--- Activities ---
a. In the refinery fire account, what did senior officers lash to the jib of the mobile crane?
b. Please write out the refinery fire account from "The application of foam was ordered" to "would be needed.".

═══ Page extract

Firefighters now were faced with the problem of lack of fire fighting hose. The intense heat and fire by the tanks had melted much of the hose that had been laid in preparation for the attack, other hose had burst. Hose Layers with additional hose were ordered onto the incident. By now many of the original crews were exhausted and being relieved by fresh crews. These crews were warned of the potential of a further “Boil Over”. At 2.20am a further “Boil Over” occurred, firefighters were once more withdrawn, and much of the freshly laid out hose was damaged beyond use. Fires started to appear in the cladding of adjacent oil tanks. These tanks had foam applied to them and these fires were quickly extinguished. Fire crews worked quickly and efficiently, and within ½ hour the damaged hose was replaced and cooling jets replaced and got to work. These cooling jets were kept at work all night, and at 8.00am it was decided to commence a full attack on the fire due to the potential risk of a fire huge “Boil Over”

By now 67,000 gallons of bulk foam were available for use at the incident. The fist monitor was used to tackle the fire in the bund wall area in order to allow other foam monitors to be got to work as the area cooled. Soon 7 large foam monitors were at work from 3 fire fronts. By mid afternoon the fire appeared to be diminishing in its intensity, even though the blanket of foam was being broken down due to the intense heat. By early evening the fire was under control. The fire in the bund wall was now out and a thick blanket of foam covered the area. Only small pockets of fire remained within the tank.

The application of foam was ordered to continue through the night, and at around 2.00 am on 1st September the fire suddenly flared back up as the foam blanket was broken. Senior Officers fearful of any sudden further flare up decided to use a mobile crane from within the refinery. To this they lashed a foam monitor to the jib. This allowed further foam to be applied to cool the fire and maintain the blanket of foam. This final attack was successful and the fire was extinguished. The application of foam was now continued for several hours in order to ensure the oil and metal of the tanks was cool and no further risks of fire be possible.

At 22.30 hour the Chief Officer sent the stop message informing control that no further appliances or firefighters would be needed.

The incident required 44 pumps. 30 of these pumps came from Dyfed, the remainder from surrounding brigades 14 foam tenders were used along with 66 commercial tankers.

══════
═══ Source information

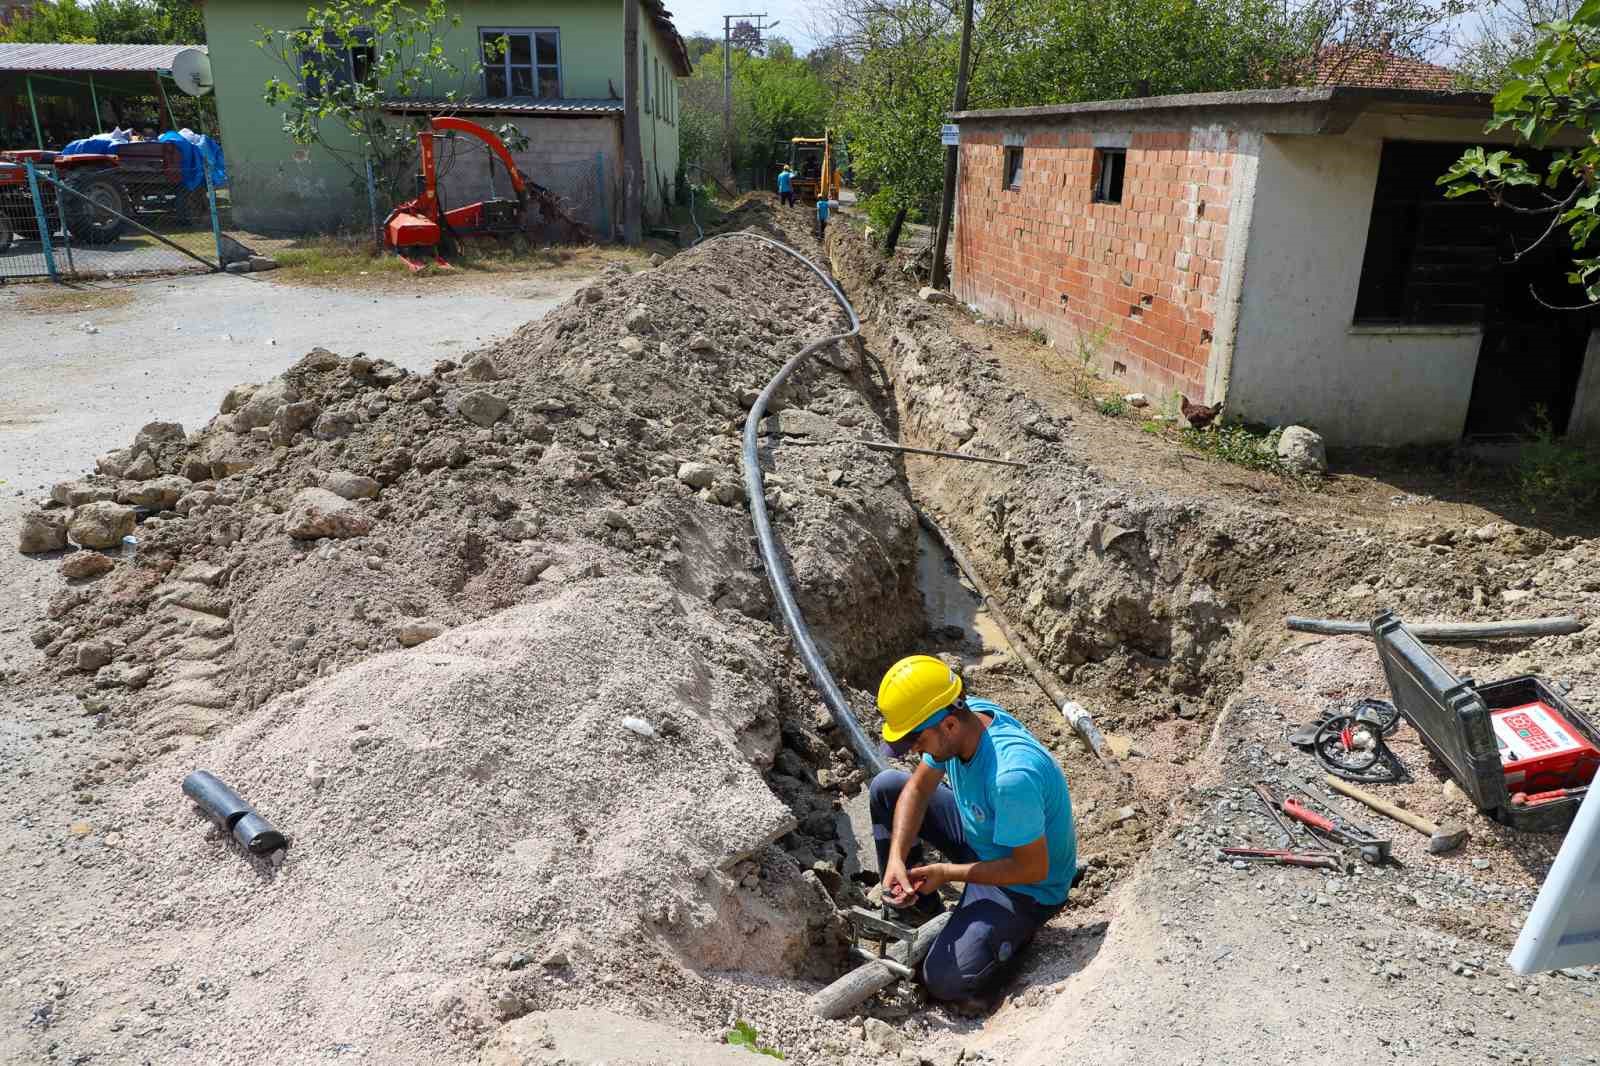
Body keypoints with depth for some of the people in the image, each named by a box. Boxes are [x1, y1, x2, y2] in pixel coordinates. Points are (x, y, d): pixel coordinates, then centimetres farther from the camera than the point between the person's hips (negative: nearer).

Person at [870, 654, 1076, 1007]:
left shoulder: (1011, 776, -41)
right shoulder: (964, 715, -17)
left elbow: (1034, 868, -29)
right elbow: (917, 788, -3)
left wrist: (948, 873, -23)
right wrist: (897, 858, -18)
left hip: (1027, 886, -8)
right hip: (981, 835, 8)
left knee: (947, 981, -19)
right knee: (885, 787, 2)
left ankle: (1017, 929, 9)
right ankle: (918, 912, 13)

══════

--- Task-by-task answers ---
a. A foam monitor.

b.
The application of foam was ordered to continue through the night, and at around 2.00 am on 1st September the fire suddenly flared back up as the foam blanket was broken. Senior Officers fearful of any sudden further flare up decided to use a mobile crane from within the refinery. To this they lashed a foam monitor to the jib. This allowed further foam to be applied to cool the fire and maintain the blanket of foam. This final attack was successful and the fire was extinguished. The application of foam was now continued for several hours in order to ensure the oil and metal of the tanks was cool and no further risks of fire be possible.

At 22.30 hour the Chief Officer sent the stop message informing control that no further appliances or firefighters would be needed.